The bill provides for the following:

  • Requires that the Department of Financial Services (department) and all state agencies with more than 3,000 full-time employees that are provided insurance coverage from the Division of Risk Management, within the department, establish and maintain return-to-work programs for injured state workers. This provision is anticipated to result in an estimated annual cost savings of $1 million to the state’s self-insurance program.
  • Requires the Division of Risk Management to utilize agency loss prevention results in addition to claims history as criteria for calculating state agency risk management premiums.
  • Requires the Division of Risk Management to evaluate each agency’s risk management programs at least once every five years and to produce reports recommending improvements.  In addition, the bill outlines a process for each agency’s response to the division’s evaluation and recommendations.
  • Eliminates the Chief Financial Officer’s authority to operate a check cashing service at the state capitol, which will eliminate three full-time positions and provide a savings of $129,022.
  • Requires that unencumbered and undisbursed funds that are transferred from the Workers’ Compensation Administration Trust Fund within the department revert back to the fund each year.
  • Revises the responsibilities of the Division of Consumer Services within the department to reflect organizational changes related to the Office of Insurance Regulation and the Office of Financial Regulation.

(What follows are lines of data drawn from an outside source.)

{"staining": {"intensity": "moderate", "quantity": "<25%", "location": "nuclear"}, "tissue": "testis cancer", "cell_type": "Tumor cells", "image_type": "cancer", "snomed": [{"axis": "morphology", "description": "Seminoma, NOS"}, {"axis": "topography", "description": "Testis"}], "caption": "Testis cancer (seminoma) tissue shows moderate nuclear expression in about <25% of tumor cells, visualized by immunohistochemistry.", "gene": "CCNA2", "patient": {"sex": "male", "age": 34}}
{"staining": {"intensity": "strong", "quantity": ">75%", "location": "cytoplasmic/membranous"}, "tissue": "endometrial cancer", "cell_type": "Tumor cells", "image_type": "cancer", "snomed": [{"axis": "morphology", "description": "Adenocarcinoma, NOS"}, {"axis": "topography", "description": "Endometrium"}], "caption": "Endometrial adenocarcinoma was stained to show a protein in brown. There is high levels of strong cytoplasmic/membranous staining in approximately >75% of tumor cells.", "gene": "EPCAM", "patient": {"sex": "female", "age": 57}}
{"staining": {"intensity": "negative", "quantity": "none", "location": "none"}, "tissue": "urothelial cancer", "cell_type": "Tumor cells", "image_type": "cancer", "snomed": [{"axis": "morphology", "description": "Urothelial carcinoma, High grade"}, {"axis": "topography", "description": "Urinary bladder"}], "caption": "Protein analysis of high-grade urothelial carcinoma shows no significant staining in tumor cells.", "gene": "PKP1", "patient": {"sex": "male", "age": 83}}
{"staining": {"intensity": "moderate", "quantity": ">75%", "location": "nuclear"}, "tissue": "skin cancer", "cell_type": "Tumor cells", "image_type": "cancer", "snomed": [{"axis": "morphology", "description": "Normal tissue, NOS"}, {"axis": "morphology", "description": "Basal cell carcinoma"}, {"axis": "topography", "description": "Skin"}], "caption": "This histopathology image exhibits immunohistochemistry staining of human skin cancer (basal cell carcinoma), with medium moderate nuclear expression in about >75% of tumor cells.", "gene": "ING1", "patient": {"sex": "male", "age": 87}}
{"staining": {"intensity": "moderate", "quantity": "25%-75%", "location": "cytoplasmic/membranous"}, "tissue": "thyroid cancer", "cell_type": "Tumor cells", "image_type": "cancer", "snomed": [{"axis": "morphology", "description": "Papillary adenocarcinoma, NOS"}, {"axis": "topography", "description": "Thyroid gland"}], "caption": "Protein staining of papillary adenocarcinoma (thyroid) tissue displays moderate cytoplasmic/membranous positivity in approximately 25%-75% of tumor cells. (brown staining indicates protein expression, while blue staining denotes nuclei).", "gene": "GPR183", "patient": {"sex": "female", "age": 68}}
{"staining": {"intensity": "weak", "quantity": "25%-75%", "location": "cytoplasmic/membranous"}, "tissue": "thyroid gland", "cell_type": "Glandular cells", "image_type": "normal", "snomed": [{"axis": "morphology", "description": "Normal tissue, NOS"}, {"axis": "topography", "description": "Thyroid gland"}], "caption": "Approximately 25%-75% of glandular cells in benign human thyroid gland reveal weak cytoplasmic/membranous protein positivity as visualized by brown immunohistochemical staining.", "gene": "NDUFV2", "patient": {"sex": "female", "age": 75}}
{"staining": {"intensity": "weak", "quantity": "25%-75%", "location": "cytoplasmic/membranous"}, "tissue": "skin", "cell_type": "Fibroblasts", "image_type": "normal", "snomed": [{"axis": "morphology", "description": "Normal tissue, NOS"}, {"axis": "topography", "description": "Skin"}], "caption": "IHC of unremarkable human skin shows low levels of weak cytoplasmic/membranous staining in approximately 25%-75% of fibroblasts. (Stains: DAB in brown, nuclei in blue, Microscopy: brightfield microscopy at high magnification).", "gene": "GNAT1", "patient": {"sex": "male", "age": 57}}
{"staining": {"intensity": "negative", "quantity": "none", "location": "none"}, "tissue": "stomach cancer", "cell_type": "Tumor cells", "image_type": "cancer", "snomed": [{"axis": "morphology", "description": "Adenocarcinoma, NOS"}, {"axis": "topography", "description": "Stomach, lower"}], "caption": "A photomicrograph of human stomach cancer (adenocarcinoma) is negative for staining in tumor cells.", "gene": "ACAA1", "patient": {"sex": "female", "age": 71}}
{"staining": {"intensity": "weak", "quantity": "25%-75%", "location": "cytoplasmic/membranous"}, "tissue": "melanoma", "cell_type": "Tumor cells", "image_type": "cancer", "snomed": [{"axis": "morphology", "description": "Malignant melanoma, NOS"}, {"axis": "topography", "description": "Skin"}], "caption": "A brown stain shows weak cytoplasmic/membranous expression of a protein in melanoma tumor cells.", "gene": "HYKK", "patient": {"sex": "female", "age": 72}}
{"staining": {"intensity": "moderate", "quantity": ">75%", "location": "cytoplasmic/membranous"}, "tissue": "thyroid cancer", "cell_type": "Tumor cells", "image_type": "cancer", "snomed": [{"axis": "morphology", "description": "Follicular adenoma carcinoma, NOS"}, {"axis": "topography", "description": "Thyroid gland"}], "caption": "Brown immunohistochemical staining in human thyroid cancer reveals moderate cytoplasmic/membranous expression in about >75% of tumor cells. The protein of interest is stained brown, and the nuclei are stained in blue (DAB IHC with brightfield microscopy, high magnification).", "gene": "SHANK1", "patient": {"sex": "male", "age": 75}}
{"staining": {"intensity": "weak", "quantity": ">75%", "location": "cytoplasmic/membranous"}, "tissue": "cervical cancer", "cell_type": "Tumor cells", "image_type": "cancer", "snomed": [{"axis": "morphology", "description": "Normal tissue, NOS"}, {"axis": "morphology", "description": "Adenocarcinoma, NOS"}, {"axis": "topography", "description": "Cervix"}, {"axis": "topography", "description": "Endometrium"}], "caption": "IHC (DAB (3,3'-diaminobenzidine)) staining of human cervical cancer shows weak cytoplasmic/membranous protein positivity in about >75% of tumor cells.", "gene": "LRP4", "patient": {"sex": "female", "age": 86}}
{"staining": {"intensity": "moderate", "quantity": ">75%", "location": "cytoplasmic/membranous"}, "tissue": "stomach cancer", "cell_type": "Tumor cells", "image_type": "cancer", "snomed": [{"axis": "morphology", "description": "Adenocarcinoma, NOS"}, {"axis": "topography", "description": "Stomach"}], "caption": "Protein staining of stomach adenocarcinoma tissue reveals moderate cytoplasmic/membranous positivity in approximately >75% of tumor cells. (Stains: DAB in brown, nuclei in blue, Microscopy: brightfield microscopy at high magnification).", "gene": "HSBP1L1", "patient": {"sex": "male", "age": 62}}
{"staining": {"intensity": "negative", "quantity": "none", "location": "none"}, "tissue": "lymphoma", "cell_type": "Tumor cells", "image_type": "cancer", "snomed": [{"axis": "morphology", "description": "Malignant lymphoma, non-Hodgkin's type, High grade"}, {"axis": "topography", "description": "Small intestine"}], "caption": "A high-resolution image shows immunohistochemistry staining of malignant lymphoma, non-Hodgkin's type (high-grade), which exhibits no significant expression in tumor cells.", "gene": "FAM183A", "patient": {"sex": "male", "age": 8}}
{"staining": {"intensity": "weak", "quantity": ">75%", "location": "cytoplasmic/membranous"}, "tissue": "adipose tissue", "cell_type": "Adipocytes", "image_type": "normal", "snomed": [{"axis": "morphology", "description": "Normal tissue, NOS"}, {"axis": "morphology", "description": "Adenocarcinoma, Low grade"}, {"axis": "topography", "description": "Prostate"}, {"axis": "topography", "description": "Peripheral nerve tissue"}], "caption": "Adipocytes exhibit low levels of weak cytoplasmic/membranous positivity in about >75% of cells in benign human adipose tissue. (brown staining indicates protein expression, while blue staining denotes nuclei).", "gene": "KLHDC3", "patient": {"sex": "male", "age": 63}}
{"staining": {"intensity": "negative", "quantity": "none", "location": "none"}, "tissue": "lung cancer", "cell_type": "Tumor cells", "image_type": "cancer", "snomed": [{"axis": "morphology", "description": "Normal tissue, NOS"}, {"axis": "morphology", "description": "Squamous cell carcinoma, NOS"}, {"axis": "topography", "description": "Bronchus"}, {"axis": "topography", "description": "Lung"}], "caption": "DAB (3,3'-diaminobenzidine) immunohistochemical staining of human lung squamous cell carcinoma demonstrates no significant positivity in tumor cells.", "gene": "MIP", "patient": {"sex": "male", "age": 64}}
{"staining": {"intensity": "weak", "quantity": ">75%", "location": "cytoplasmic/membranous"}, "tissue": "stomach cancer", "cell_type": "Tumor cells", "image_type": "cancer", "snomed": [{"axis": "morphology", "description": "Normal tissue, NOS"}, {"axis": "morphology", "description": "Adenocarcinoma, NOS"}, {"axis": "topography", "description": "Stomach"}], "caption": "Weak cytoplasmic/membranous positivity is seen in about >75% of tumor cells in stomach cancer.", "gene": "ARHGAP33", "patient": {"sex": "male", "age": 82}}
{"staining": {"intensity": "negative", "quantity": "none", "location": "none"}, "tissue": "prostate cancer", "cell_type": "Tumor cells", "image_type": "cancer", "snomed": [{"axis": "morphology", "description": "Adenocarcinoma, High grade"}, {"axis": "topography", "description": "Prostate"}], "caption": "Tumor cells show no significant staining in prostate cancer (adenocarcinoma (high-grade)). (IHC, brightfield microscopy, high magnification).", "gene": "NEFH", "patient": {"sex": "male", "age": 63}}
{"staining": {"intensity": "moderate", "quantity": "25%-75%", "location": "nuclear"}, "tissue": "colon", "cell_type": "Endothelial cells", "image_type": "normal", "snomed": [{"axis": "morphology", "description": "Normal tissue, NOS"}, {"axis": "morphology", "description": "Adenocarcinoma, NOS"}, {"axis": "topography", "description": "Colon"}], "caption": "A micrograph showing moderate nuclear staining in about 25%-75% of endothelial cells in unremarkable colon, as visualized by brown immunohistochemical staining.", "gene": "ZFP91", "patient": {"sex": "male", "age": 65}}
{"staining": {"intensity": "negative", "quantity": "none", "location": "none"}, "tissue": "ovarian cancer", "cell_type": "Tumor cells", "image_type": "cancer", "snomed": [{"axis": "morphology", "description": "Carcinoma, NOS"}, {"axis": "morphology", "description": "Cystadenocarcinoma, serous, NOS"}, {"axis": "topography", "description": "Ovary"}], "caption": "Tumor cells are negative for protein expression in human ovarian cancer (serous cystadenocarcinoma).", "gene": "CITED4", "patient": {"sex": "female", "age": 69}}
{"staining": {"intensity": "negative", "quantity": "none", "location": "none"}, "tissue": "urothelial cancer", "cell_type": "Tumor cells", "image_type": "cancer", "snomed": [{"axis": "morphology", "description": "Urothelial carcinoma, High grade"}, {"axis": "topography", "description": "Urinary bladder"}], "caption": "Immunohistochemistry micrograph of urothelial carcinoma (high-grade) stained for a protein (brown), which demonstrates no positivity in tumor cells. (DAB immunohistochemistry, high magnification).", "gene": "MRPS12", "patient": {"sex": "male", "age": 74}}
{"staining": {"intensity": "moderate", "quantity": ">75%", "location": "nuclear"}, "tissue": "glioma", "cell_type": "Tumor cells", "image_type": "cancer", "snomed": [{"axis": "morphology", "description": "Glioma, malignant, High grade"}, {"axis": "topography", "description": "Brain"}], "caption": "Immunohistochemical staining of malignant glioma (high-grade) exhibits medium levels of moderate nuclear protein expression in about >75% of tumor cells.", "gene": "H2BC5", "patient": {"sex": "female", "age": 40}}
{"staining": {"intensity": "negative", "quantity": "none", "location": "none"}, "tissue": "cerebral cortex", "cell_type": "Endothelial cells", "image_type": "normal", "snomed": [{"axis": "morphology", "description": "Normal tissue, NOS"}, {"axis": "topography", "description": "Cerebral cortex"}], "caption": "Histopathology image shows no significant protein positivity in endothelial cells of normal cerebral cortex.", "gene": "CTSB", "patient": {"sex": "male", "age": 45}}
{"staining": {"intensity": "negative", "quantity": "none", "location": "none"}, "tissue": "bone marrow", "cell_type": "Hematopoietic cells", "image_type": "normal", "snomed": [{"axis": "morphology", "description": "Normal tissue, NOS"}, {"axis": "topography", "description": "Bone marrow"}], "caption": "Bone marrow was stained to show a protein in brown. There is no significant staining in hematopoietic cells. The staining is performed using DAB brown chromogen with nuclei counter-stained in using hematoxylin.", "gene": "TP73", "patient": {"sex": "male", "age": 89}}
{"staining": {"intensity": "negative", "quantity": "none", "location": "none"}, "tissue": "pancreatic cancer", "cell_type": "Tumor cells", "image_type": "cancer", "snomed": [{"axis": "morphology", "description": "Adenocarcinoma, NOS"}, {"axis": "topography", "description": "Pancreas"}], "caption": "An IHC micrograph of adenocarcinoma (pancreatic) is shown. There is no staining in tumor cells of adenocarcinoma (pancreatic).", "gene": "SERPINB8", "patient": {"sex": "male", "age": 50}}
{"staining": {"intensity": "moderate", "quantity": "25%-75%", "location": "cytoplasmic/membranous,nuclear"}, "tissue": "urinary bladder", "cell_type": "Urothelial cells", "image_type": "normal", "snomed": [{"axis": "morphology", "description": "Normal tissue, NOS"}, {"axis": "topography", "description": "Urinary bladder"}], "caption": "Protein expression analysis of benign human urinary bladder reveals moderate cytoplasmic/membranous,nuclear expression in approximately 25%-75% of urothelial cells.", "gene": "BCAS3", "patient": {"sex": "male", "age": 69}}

  • Authorizes the department to accept donations, grants of property or moneys from any governmental unit, public agency, institution, person, firm, or corporation for its anti-fraud efforts in the Division of Insurance Fraud within the department and provides for the vesting of certain rights in the Division of Insurance Fraud upon donation. The bill authorizes the department to request annual appropriations from these funds.
  • Requires that all donations or grants of monies to the Division of Insurance Fraud be deposited immediately into the Insurance Regulatory Trust Fund within the department, to be separately accounted for. The bill authorizes the use of these funds by the Division of Insurance Fraud to carry out its duties and responsibilities or for the sub-granting of funds to the state attorneys for funding or defraying the cost of dedicated fraud prosecutors.

If approved by the Governor, these provisions take effect July 1, 2011.